J'ai un regret sur le retrait de l'autorité parentale annoncé en conclusion du Grenelle, pour deux raisons. La première est que ce n'est pas le métier du juge pénal. Certes, il est aussi sensible qu'un autre aux questions de sécurité, mais il manie assez peu la question du champ familial. La deuxième raison est que le taux des plaintes (19 %), dans les situations de violences conjugales, est très faible. Si le juge pénal est l'autorité compétente en matière de retrait de l'exercice de l'autorité parentale, son champ ne pourrait couvrir, au maximum, que 19 % des situations de violences conjugales, alors que dès qu'il y a une séparation des parents, il y a une audience devant le juge aux affaires familiales. Il faut qu'on arrive à mieux traiter l'ensemble des situations.

Il me paraît tout à fait conforme à nos principes fondamentaux et à l'esprit de notre législation d'écrire dans le code civil que lorsqu'il y a violence conjugale et sauf décision contraire et spécialement motivée, l'auteur des violences conjugales ne peut pas rencontrer son enfant sans contrôle social. De même qu'il me paraît tout à fait possible et conforme à nos principes fondamentaux de modifier le code civil de sorte que dès lors qu'il y a violence conjugale et sauf décision contraire et spécialement motivée, la mère victime des violences conjugales se voit attribuer l'exercice exclusif de l'autorité parentale.

Il faut renverser les principes : lorsqu'il n'y a pas de violence, le principe est la coparentalité, lorsqu'il y a violence, le principe est l'exercice exclusif de l'autorité parentale pour la mère.

Madame Meunier l'a rappelé à l'instant : « un mari violent ne peut pas être un bon père ». Je suis absolument d'accord avec vous ! Le Premier ministre, lui aussi, l'a affirmé le jour de la clôture du Grenelle. Je pense donc qu'il est possible d'inscrire ce principe dans le code civil, c'est-à-dire de créer une présomption légale. Vous, législateur, diriez au juge que lorsqu'il y a violence conjugale, il ne peut pas y avoir d'exercice conjoint de l'autorité parentale, et que le père agresseur ne peut pas rencontrer son enfant sans contrôle social, c'est-à-dire sans protection pour l'enfant.
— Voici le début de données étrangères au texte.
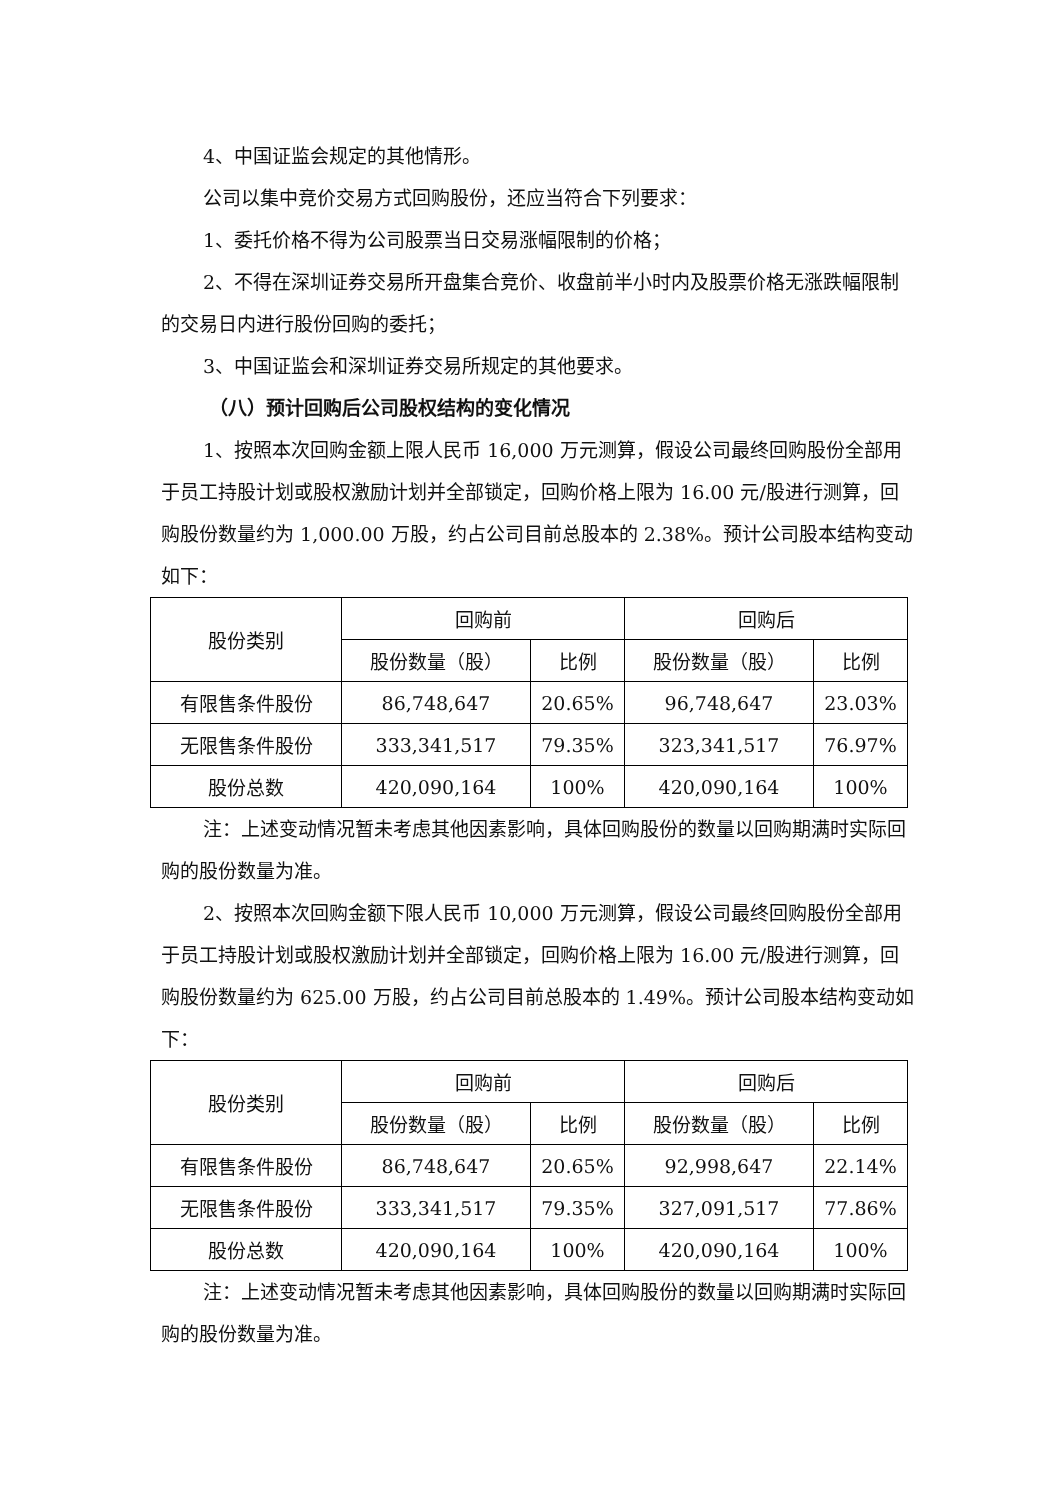4、中国证监会规定的其他情形。
公司以集中竞价交易方式回购股份，还应当符合下列要求：
1、委托价格不得为公司股票当日交易涨幅限制的价格；
2、不得在深圳证券交易所开盘集合竞价、收盘前半小时内及股票价格无涨跌幅限制的交易日内进行股份回购的委托；
3、中国证监会和深圳证券交易所规定的其他要求。
（八）预计回购后公司股权结构的变化情况
1、按照本次回购金额上限人民币 16,000 万元测算，假设公司最终回购股份全部用于员工持股计划或股权激励计划并全部锁定，回购价格上限为 16.00 元/股进行测算，回购股份数量约为 1,000.00 万股，约占公司目前总股本的 2.38%。预计公司股本结构变动如下：
| 股份类别 | 回购前 | | 回购后 | |
| --- | --- | --- | --- | --- |
| | 股份数量（股） | 比例 | 股份数量（股） | 比例 |
| 有限售条件股份 | 86,748,647 | 20.65% | 96,748,647 | 23.03% |
| 无限售条件股份 | 333,341,517 | 79.35% | 323,341,517 | 76.97% |
| 股份总数 | 420,090,164 | 100% | 420,090,164 | 100% |
注：上述变动情况暂未考虑其他因素影响，具体回购股份的数量以回购期满时实际回购的股份数量为准。
2、按照本次回购金额下限人民币 10,000 万元测算，假设公司最终回购股份全部用于员工持股计划或股权激励计划并全部锁定，回购价格上限为 16.00 元/股进行测算，回购股份数量约为 625.00 万股，约占公司目前总股本的 1.49%。预计公司股本结构变动如下：
| 股份类别 | 回购前 | | 回购后 | |
| --- | --- | --- | --- | --- |
| | 股份数量（股） | 比例 | 股份数量（股） | 比例 |
| 有限售条件股份 | 86,748,647 | 20.65% | 92,998,647 | 22.14% |
| 无限售条件股份 | 333,341,517 | 79.35% | 327,091,517 | 77.86% |
| 股份总数 | 420,090,164 | 100% | 420,090,164 | 100% |
注：上述变动情况暂未考虑其他因素影响，具体回购股份的数量以回购期满时实际回购的股份数量为准。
Je voudrais suggérer que les violents conjugaux, compte tenu de leur dangerosité, de la gravité des violences pour les victimes et du coût social de ces violences, ne soient jamais laissés sans contrôle social. Il faut privilégier le sursis avec mise à l'épreuve plutôt que le sursis simple, privilégier le contrôle judiciaire à l'absence de contrôle judiciaire jusqu'au jugement, privilégier les espaces de rencontres protégés ou les mesures d'accompagnement protégé, tous les espaces où le père ne peut pas être en présence de ses enfants sans la garantie d'un tiers qui protège.